My artistic practice within the area of scientific art
I am currently an Artist in Residence at Exeter University, College of Engineering, Maths and Physics, Fluids Laboratory. My residency is funded by the Leverhulme Trust. During the residency I am investigating artistic flow visualization, collaborating with scientists who specialize in fluid dynamics, and using equipment in the lab, including some which is purpose-built for my work. Examples of work arising from this residency can be seen in my Journal page at my website http://www.chronoscapes.com
For several years I have been working with ink in water to create vortices and surface tension-driven flow. This work came about because I was looking for different ways in which I could get ink to move by itself without my direct intervention. A moving substrate (water) met the case, and provided the basis for much experimentation, out of which came my “inksplosions”. I photograph sequences of pictures, and make movies.
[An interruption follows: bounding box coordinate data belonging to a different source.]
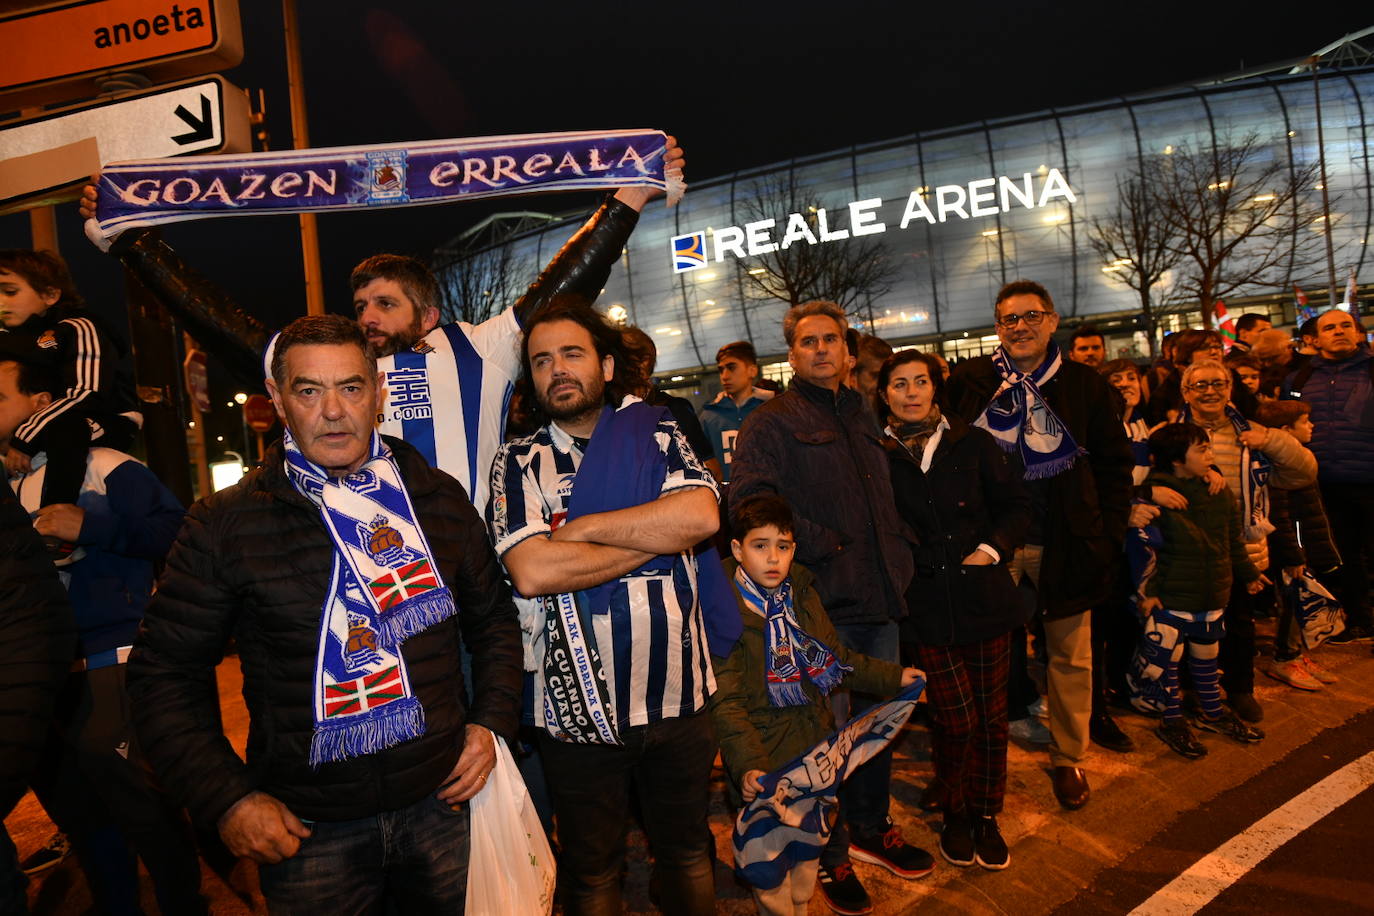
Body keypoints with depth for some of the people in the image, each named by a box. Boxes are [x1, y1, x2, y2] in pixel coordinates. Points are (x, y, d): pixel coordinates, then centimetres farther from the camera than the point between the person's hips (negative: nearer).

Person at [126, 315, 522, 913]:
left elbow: (493, 620, 11)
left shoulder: (439, 499, 0)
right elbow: (165, 672, -1)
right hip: (307, 829, -2)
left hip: (443, 802, 3)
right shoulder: (225, 525, -7)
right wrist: (226, 799, -8)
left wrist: (491, 722, -1)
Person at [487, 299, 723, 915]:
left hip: (677, 696, 2)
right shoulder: (519, 464, -3)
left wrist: (582, 526, -16)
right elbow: (531, 571, -19)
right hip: (578, 708, -1)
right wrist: (659, 534, -15)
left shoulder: (658, 435, 1)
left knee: (687, 852, 22)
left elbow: (701, 514, -17)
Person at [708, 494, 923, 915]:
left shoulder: (802, 595, 3)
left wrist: (892, 676, 15)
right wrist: (747, 765, -31)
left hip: (815, 745, 6)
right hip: (766, 757, -6)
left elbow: (837, 657, 17)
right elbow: (726, 703, -21)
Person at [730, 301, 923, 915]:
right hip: (824, 603, -7)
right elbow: (750, 498, -21)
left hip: (879, 595, 7)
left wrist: (898, 553, 15)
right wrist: (823, 546, -19)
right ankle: (829, 857, 24)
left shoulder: (860, 418, 17)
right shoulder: (772, 423, -7)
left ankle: (871, 829, 39)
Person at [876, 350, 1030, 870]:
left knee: (991, 714, 10)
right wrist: (908, 564, -8)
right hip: (929, 607, -2)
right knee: (956, 720, -1)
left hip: (985, 597, 2)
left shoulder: (973, 444, 2)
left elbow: (1016, 505, 7)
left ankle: (986, 816, 30)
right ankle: (954, 815, 24)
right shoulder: (877, 456, -2)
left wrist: (993, 548, -6)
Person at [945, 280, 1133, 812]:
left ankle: (1069, 758, 30)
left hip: (1063, 544, 1)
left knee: (1071, 656, 12)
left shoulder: (1082, 384, 2)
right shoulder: (969, 383, 0)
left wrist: (1107, 533, -2)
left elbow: (1114, 464, 6)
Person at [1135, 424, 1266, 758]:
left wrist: (1248, 574, 24)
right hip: (1170, 599, -6)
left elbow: (1234, 540, 17)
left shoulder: (1220, 493, 5)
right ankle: (1172, 721, 21)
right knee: (1168, 659, 5)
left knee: (1206, 657, 21)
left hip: (1213, 598, 6)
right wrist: (1146, 590, -16)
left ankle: (1212, 713, 38)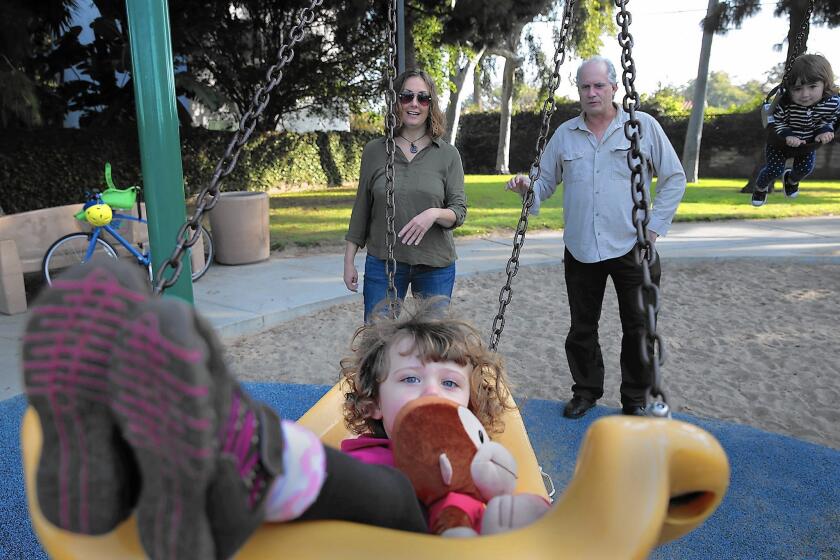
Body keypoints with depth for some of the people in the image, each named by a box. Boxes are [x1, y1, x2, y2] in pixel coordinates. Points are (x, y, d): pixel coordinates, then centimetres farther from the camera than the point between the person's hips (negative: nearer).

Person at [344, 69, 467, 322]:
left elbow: (459, 211, -1)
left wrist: (434, 213, -22)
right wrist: (349, 259, 5)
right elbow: (361, 208, 6)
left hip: (436, 265, 0)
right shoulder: (374, 150, 2)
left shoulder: (448, 154, 1)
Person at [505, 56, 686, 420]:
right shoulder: (564, 134, 8)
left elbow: (674, 178, 5)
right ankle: (586, 390, 30)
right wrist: (527, 187, -14)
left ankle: (635, 398, 24)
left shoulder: (644, 126, 1)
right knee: (582, 328, 11)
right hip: (581, 251, 2)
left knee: (638, 327, 7)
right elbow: (546, 182, 9)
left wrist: (655, 226, -3)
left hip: (632, 248, -2)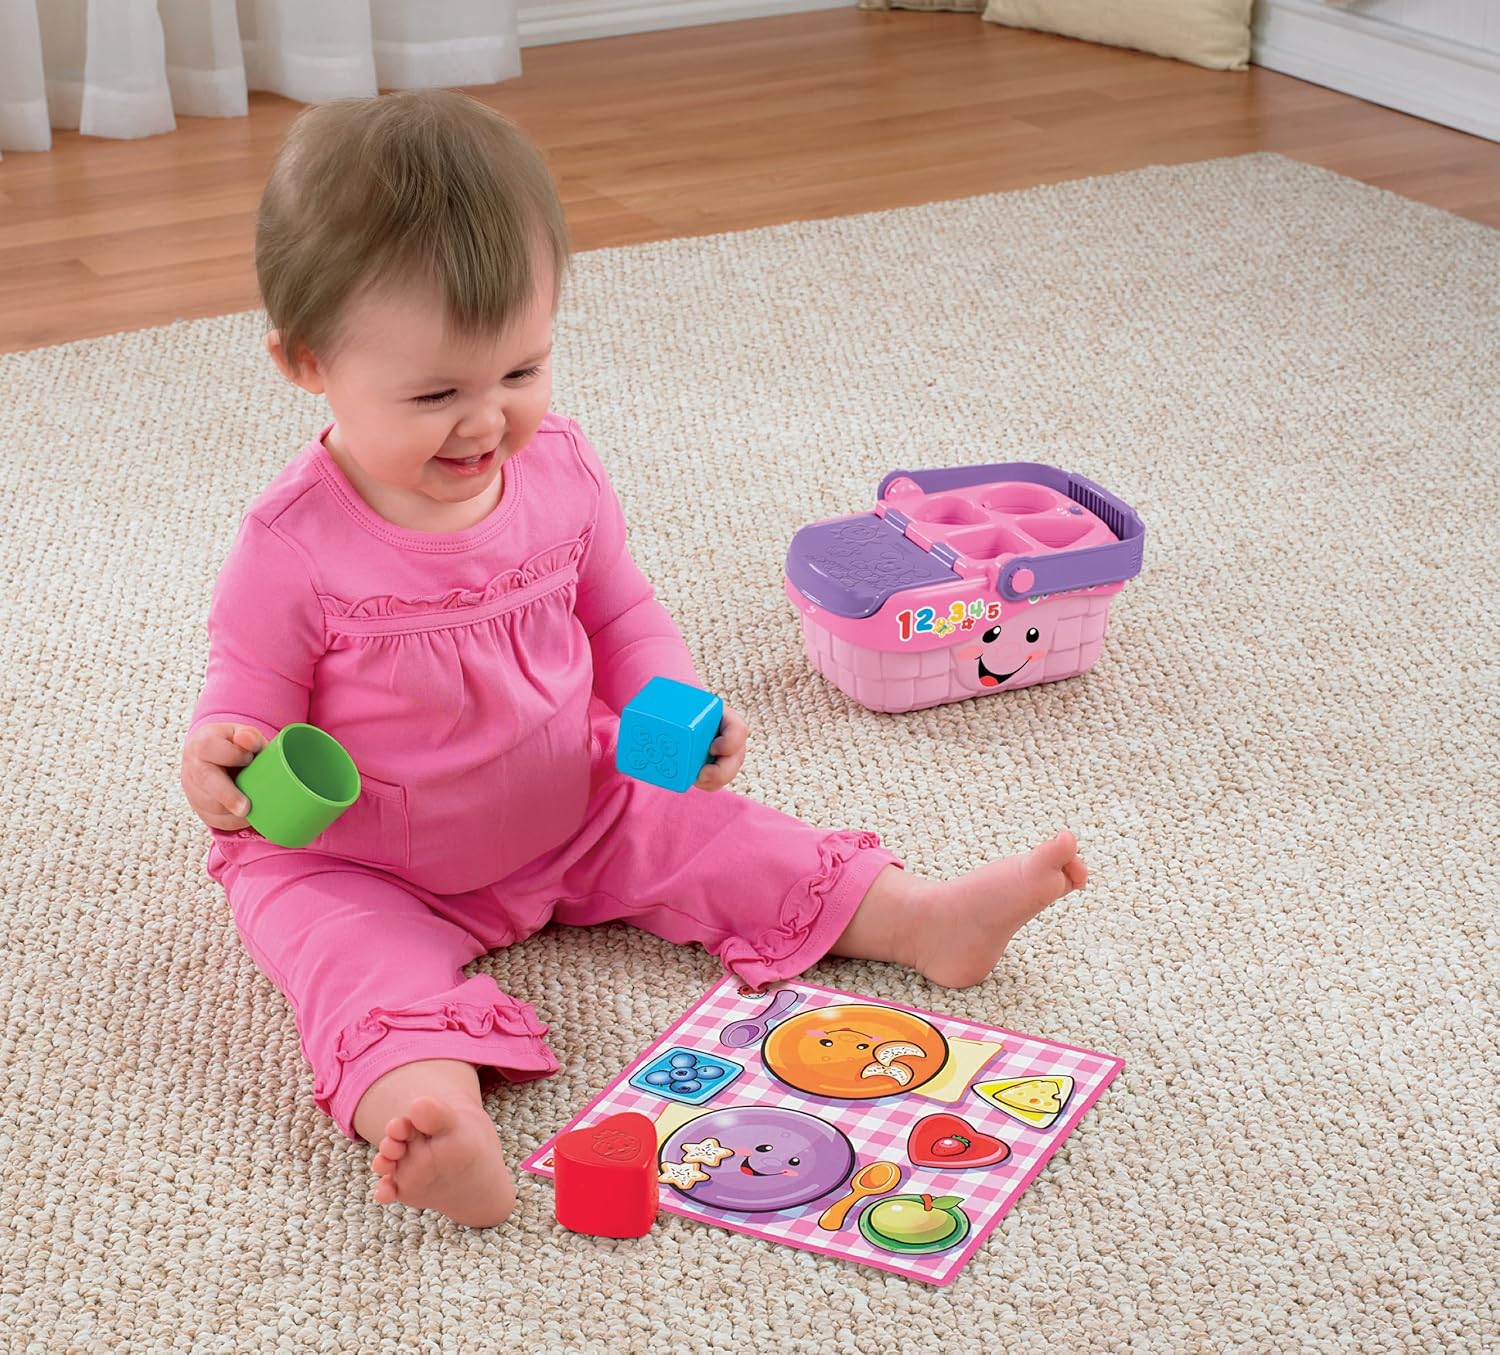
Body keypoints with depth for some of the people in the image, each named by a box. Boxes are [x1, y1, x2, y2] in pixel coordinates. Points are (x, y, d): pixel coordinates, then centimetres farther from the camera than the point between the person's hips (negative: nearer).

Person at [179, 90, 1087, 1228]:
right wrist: (225, 752, -35)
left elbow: (623, 618, 6)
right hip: (362, 866, -4)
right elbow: (252, 685, -11)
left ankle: (921, 921, -2)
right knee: (359, 960, -31)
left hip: (576, 813, 5)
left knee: (705, 837, -7)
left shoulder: (558, 468, -7)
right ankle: (424, 1113, -57)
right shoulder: (297, 545, -22)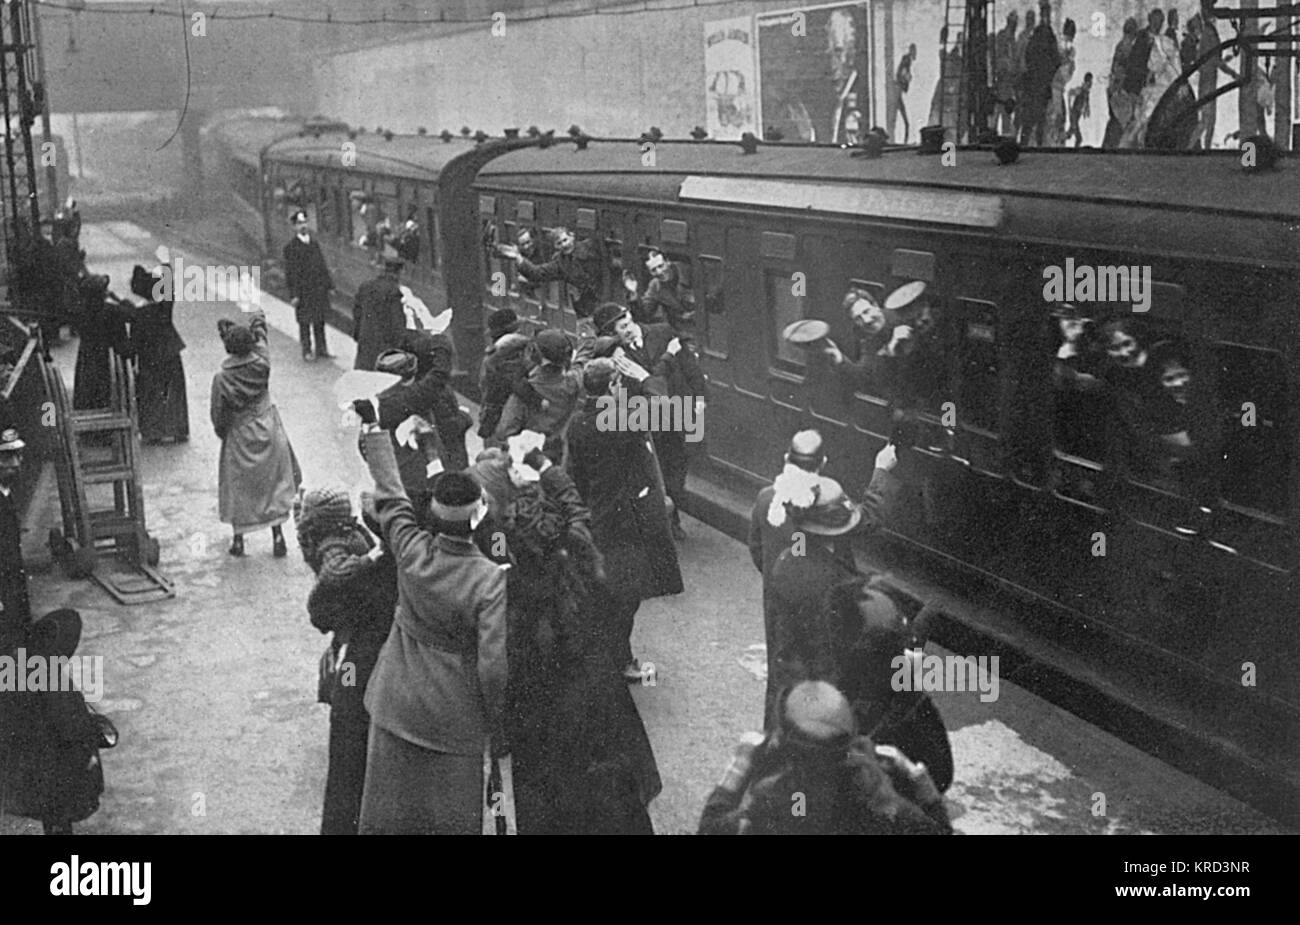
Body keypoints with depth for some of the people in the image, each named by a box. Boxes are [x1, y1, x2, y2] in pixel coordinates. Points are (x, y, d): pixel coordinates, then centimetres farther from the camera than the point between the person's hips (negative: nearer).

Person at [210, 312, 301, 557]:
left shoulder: (222, 379, -21)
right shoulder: (261, 363, -15)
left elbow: (218, 417, -11)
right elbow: (260, 337, 8)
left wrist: (221, 432, 9)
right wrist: (259, 322, 27)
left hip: (239, 436, -2)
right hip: (268, 431, 2)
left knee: (238, 487, 12)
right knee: (274, 482, 13)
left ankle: (238, 539, 20)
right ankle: (277, 535, 14)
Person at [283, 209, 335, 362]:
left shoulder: (314, 243, 8)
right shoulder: (291, 247, -10)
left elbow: (322, 265, 14)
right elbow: (290, 272, -11)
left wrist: (329, 284, 11)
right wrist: (294, 294, -14)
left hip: (319, 288, 5)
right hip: (303, 290, -5)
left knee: (320, 320, 12)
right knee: (304, 322, 4)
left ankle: (321, 349, 22)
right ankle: (307, 351, 14)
The nature of the process means that the images can only exist as photographs or videos. The pictures may reflect cosmic phenomena or microscopic life forms. They often have a ‘time-rich’ aspect, for instance by simultaneously showing forms at different states of development, or by containing time-lapse trails showing the pathway of the pigments as they move. My methods, particularly with the surface tension work, have been considered by many to be innovative.
In 2011, I began to work with glass and light, which I’ve called ‘lightscapes’. The work carries the same ideas as that of ink in water; here expressed in different ways. These images make use of patterns formed when light is bent as it travels through glass. I have been able to build up images of landscapes, cosmic phenomena, underwater worlds, and pure abstracts. This type of image-making has great potential - I feel there is a great deal more to do in this area.
In September 2011 I took up a new post as an Artist in Residence at Exeter University, funded by the Leverhulme Trust. My work there, which takes place in the Fluids Laboratory, has taken unexpected new directions. For example, I have been creating for my first time soap films on equipment that has been specially made for me. I am also collaborating with scientists and others within the University to produce new artworks.
Philosophy and aims
I think of myself as a catalyst for nature, and use natural processes to produce images which reflect natural phenomena. The resulting pictures reflect natural processes which we see around us. I use a variety of different media; for example ink on paper, ink in water, soap film, and light on glass. The same artistic concerns express themselves across the different media which I use.
Ambiguity is a feature of all of my pictures, and the viewer’s imaginative contribution completes the creative process. I always welcome new interpretations of my images, and many examples of these new ideas (often quite different from my own) can be found on my Flickr photostream.
I believe my pictures of fluid flow and light appeal to aspects of our existence which lie 'deep down' within us, beyond words. Revealing these deep natural forces is my aim - the processes of nature itself, and how transformation is such a key aspect of such processes - things we may understand intuitively without cerebration. My guiding principle has always been that nature is the best artist, and my aim is always to reveal its unsurpassed beauty and variety. Furthermore, through visual metaphor, many of life’s questions can be discovered, explored, and sometimes answered. My ongoing process of discovery is what I like to share with the rest of the world.